Menards is the only chain of stores in the Midwest I am aware of to actively sell and promote Lionel train sets during the holidays. Every holiday season Menards features a small but nice line of Lionel trains, track, cars, and buildings. What makes this unusual is not only do they carry Lionel trains and accessories they actually advertise and promote them! I know of no other chain of department stores that does this.

This years line up is a bit larger than past years, They have three good starter sets, and a selection of track, cars, and Woodland scenics 'Menards' buildings. The custom Menards promotional cars have not arrived in the stores yet but they have FasTrack blister packs for 1/2 price.

Every year the Menards stores in my region sell out of almost their entire in-store inventory of trains well in advance of Christmas. I doubt this year will be an exception. I suspect by the time I post this the FasTrack will be sold out. What I cannot figure out is why other stores like Sears, Costco, Home Depot, etc do not feature Lionel or similar trains? Thursday millions of us will open our black-Friday newspaper adds and only a small percentage of the country will be exposed to a sale on Lionel trains at a local store.

Anyway, welcome to toy train season. Happy Thanksgiving everyone.

regards, Allan R.


----------



## Kwikster (Feb 22, 2012)

Quite interesting Allan. Been quite some time since I saw Lionel as part of any big box store's ads. It's now got me thinking on which stores will even carry ANY model trains by large brands, i.e Lionel, Bachman etc, unlike when I was a kid.

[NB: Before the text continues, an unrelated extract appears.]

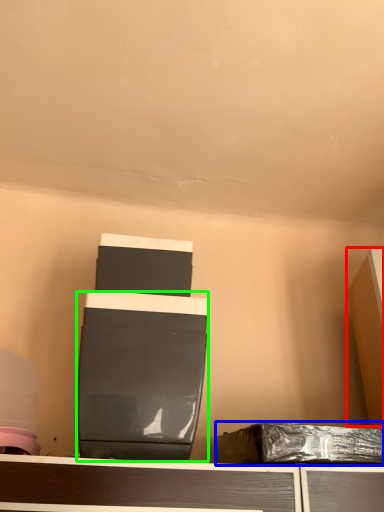
Question: Considering the real-world distances, which object is closest to furniture (highlighted by a red box)? waste (highlighted by a blue box) or wide (highlighted by a green box).

Choices:
 (A) waste
 (B) wide

Answer: (A)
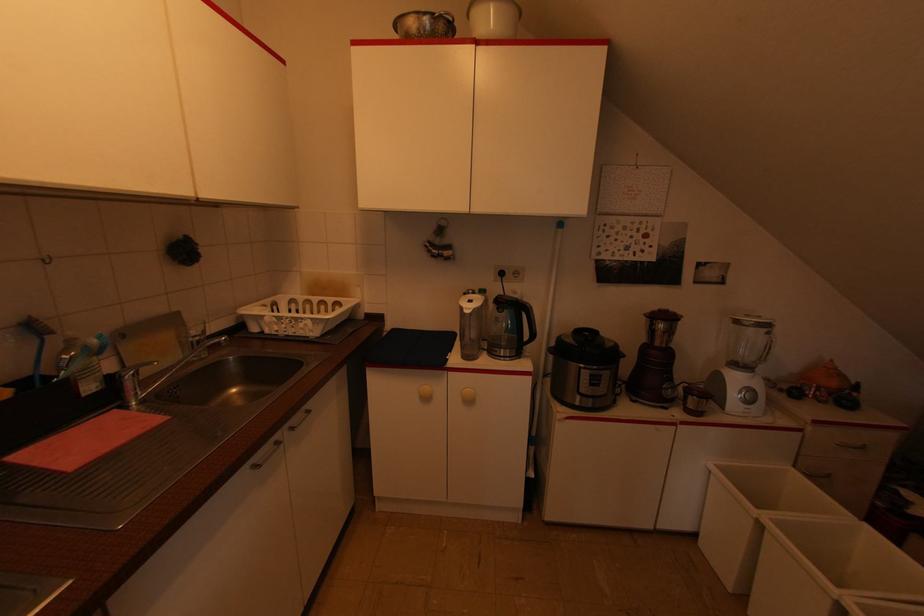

I still remember one Christmas when my only gift was a Lionel MoPac GP-20 which cost 100 dollars at Sears, still have it.

Carl


----------



## eljefe (Jun 11, 2011)

Great, now I have that jingle stuck in my head: "Save big money at Menards!"


----------



## eljefe (Jun 11, 2011)

It may warm your heart to know that my local K-Mart is selling a Lionel G-scale set.


----------